About this task: For this exercise, write out only the lines of the entries below from the one with "left knee: (110, 376)" up to and including the one with "nose: (105, 128)", exactly as they are. Pictures stay out.
── The records
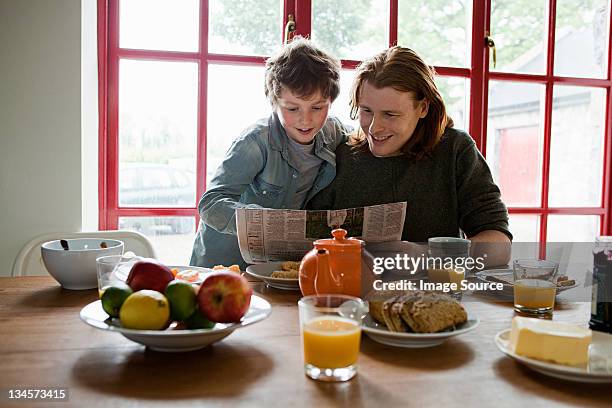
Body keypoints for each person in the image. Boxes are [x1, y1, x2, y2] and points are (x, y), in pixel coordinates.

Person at [308, 46, 512, 266]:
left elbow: (499, 246)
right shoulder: (340, 153)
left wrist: (428, 255)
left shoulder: (455, 149)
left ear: (423, 108)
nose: (374, 128)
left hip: (434, 294)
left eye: (390, 114)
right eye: (366, 111)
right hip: (349, 294)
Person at [190, 37, 348, 268]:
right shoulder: (255, 142)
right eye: (292, 108)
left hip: (276, 266)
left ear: (331, 101)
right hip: (222, 265)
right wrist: (266, 223)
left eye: (318, 107)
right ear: (273, 102)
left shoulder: (334, 132)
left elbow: (363, 143)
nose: (306, 119)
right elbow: (210, 204)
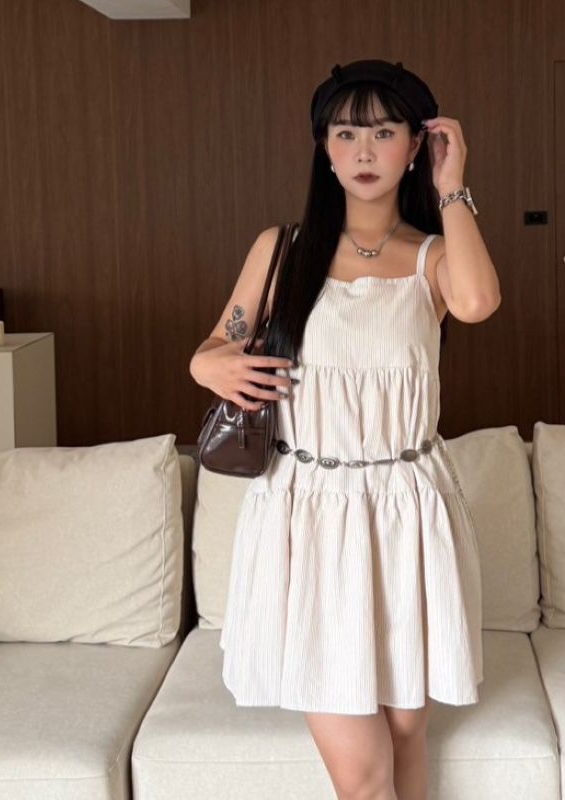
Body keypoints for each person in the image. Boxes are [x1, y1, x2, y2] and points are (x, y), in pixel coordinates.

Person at [189, 59, 501, 800]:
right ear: (324, 148)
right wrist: (212, 367)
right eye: (346, 133)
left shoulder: (431, 257)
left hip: (407, 512)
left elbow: (478, 302)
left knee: (406, 737)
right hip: (310, 514)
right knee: (363, 777)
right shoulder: (282, 250)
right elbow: (213, 348)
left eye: (385, 133)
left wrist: (454, 187)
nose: (364, 151)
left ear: (416, 146)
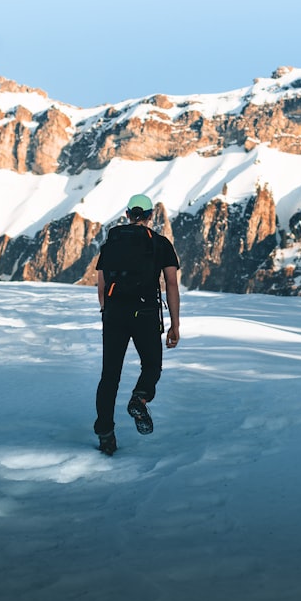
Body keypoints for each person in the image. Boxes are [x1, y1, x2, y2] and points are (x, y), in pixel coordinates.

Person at [94, 194, 180, 455]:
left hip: (115, 314)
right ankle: (139, 398)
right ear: (151, 215)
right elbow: (171, 285)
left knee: (110, 376)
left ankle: (106, 434)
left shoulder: (112, 243)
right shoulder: (161, 244)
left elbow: (101, 284)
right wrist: (175, 324)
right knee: (152, 365)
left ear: (128, 214)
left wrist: (106, 311)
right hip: (145, 313)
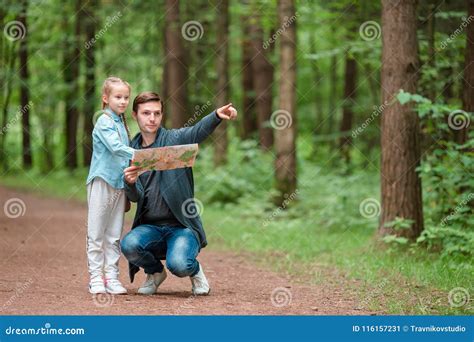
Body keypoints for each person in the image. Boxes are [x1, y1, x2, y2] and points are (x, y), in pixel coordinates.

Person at [120, 91, 237, 295]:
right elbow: (135, 198)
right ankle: (155, 272)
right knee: (129, 244)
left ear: (162, 115)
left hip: (182, 227)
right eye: (146, 113)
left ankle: (196, 271)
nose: (152, 118)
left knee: (180, 265)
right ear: (135, 115)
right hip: (150, 227)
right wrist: (129, 183)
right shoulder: (131, 151)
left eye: (157, 113)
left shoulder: (175, 139)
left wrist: (216, 116)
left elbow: (196, 131)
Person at [86, 76, 135, 295]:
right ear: (106, 98)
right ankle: (95, 277)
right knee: (97, 232)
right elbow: (116, 148)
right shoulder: (105, 120)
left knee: (114, 234)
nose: (123, 101)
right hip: (102, 181)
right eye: (118, 97)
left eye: (126, 97)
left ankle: (111, 276)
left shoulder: (122, 122)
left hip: (118, 184)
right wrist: (142, 155)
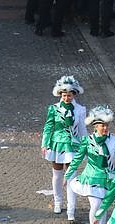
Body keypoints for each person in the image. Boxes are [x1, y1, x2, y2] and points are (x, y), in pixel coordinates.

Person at [65, 105, 115, 224]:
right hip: (91, 178)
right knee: (96, 206)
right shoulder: (87, 141)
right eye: (102, 125)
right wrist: (67, 175)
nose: (105, 128)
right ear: (95, 126)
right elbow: (77, 158)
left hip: (108, 179)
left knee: (103, 209)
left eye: (107, 125)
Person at [40, 76, 86, 215]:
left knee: (71, 176)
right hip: (57, 144)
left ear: (74, 94)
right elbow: (48, 127)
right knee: (57, 175)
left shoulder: (80, 110)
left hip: (73, 145)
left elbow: (83, 129)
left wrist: (86, 145)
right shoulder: (53, 109)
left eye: (69, 95)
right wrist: (44, 143)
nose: (67, 98)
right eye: (64, 95)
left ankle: (71, 209)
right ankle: (58, 202)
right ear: (60, 94)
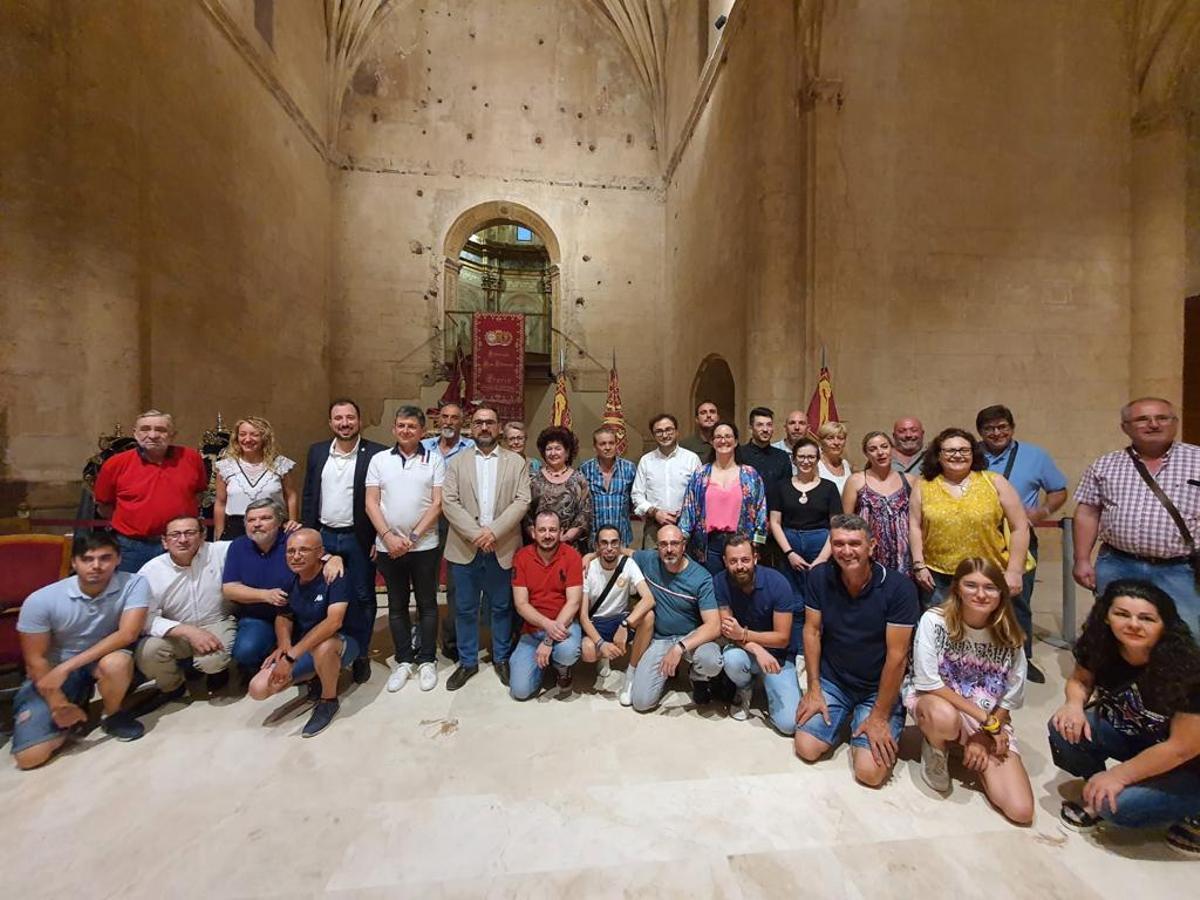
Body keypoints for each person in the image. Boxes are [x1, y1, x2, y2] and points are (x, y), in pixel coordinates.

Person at [1048, 579, 1200, 854]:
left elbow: (1182, 748)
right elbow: (1081, 680)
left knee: (1115, 808)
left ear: (1165, 623)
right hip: (1144, 737)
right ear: (1106, 617)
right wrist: (1073, 705)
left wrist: (1120, 774)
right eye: (1121, 614)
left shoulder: (1188, 668)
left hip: (1189, 762)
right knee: (1063, 727)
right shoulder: (1100, 643)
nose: (1133, 624)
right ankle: (1099, 789)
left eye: (1146, 618)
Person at [794, 515, 919, 786]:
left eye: (854, 543)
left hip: (877, 687)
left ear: (871, 546)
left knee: (869, 774)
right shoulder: (819, 577)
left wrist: (879, 715)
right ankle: (846, 717)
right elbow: (812, 631)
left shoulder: (899, 589)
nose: (846, 551)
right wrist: (814, 688)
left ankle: (862, 724)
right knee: (806, 747)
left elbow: (898, 658)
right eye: (838, 543)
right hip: (835, 680)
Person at [908, 558, 1033, 825]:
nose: (980, 594)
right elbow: (929, 682)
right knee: (943, 717)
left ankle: (966, 750)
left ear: (1001, 593)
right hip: (941, 702)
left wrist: (985, 737)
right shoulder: (934, 621)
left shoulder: (1011, 635)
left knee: (1020, 810)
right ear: (957, 589)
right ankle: (936, 746)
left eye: (990, 587)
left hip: (989, 719)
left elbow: (1009, 697)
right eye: (971, 585)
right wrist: (986, 723)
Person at [12, 532, 150, 769]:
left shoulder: (134, 583)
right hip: (54, 670)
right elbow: (35, 659)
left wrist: (69, 666)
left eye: (105, 558)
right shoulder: (41, 600)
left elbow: (127, 634)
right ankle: (71, 713)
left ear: (118, 559)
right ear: (74, 563)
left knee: (117, 663)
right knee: (29, 758)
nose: (96, 566)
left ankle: (112, 714)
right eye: (87, 559)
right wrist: (58, 704)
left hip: (96, 661)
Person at [1072, 397, 1200, 637]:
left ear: (1175, 423)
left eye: (1162, 418)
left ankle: (1177, 676)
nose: (1153, 424)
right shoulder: (1105, 465)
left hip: (1180, 569)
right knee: (1114, 632)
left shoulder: (1198, 460)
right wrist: (1081, 559)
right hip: (1118, 564)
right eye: (1142, 419)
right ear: (1125, 427)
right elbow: (1088, 512)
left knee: (1186, 633)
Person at [441, 405, 531, 690]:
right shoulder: (457, 462)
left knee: (501, 607)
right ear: (471, 427)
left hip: (502, 547)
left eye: (490, 422)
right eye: (479, 422)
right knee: (465, 608)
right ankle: (468, 662)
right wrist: (476, 534)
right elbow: (449, 502)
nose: (484, 427)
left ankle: (502, 658)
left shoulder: (516, 463)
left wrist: (493, 532)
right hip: (465, 547)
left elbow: (522, 500)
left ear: (498, 427)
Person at [977, 404, 1068, 683]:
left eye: (1002, 426)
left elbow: (1058, 490)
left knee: (1018, 599)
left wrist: (1040, 513)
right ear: (980, 432)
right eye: (989, 428)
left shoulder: (1035, 455)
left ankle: (1021, 658)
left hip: (1019, 538)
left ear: (1012, 428)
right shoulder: (970, 454)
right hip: (978, 539)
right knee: (977, 599)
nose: (996, 433)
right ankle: (979, 658)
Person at [247, 530, 365, 738]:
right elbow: (284, 616)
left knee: (324, 646)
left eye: (303, 550)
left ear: (320, 552)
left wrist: (291, 657)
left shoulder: (334, 576)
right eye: (291, 551)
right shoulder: (290, 580)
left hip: (343, 642)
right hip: (303, 648)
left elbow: (333, 622)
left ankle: (328, 700)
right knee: (258, 688)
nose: (296, 556)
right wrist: (284, 646)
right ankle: (315, 675)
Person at [300, 398, 386, 683]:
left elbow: (381, 500)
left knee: (363, 596)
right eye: (338, 418)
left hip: (358, 537)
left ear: (359, 421)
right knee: (324, 594)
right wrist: (308, 534)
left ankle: (360, 654)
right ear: (330, 422)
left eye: (350, 417)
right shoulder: (317, 452)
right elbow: (310, 494)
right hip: (324, 535)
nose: (344, 423)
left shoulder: (376, 454)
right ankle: (325, 650)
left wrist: (376, 536)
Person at [365, 405, 444, 694]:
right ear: (394, 429)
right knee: (397, 606)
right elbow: (371, 502)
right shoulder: (379, 460)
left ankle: (426, 659)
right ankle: (403, 660)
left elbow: (437, 503)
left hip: (424, 545)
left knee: (427, 604)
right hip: (388, 546)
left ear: (422, 430)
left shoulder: (434, 460)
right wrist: (387, 536)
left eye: (412, 426)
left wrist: (411, 537)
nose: (406, 430)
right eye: (401, 426)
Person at [908, 428, 1031, 609]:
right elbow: (915, 527)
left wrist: (1014, 571)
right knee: (943, 632)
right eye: (950, 450)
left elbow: (1019, 527)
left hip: (989, 575)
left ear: (973, 453)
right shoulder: (923, 485)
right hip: (939, 578)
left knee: (990, 633)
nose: (957, 455)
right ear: (938, 455)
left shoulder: (994, 482)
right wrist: (919, 565)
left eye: (964, 450)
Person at [223, 499, 332, 673]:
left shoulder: (293, 540)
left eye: (265, 518)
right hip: (259, 617)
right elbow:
────
Response for this exercise:
left knee: (110, 376)
left ankle: (106, 434)
left shoulder: (112, 243)
right shoulder: (161, 244)
left elbow: (101, 284)
right wrist: (175, 324)
right knee: (152, 365)
left ear: (128, 214)
left wrist: (106, 311)
right hip: (145, 313)
Body keypoints for each person in the image. Boxes are [x1, y1, x2, y2] and points are (x, y), in pixel coordinates.

Person at [120, 91, 237, 295]:
right elbow: (135, 198)
right ankle: (155, 272)
right knee: (129, 244)
left ear: (162, 115)
left hip: (182, 227)
right eye: (146, 113)
left ankle: (196, 271)
nose: (152, 118)
left knee: (180, 265)
right ear: (135, 115)
right hip: (150, 227)
right wrist: (129, 183)
right shoulder: (131, 151)
left eye: (157, 113)
left shoulder: (175, 139)
left wrist: (216, 116)
left elbow: (196, 131)
Person at [86, 76, 135, 295]:
right ear: (106, 98)
right ankle: (95, 277)
right knee: (97, 232)
right elbow: (116, 148)
right shoulder: (105, 120)
left knee: (114, 234)
nose: (123, 101)
right hip: (102, 181)
right eye: (118, 97)
left eye: (126, 97)
left ankle: (111, 276)
left shoulder: (122, 122)
left hip: (118, 184)
right wrist: (142, 155)
Body keypoints for each person in the image. Boxes are [x1, y1, x2, y2] and points are (x, y), in pixel coordinates.

Person at [65, 105, 115, 224]:
right hip: (91, 178)
right knee: (96, 206)
right shoulder: (87, 141)
right eye: (102, 125)
right wrist: (67, 175)
nose: (105, 128)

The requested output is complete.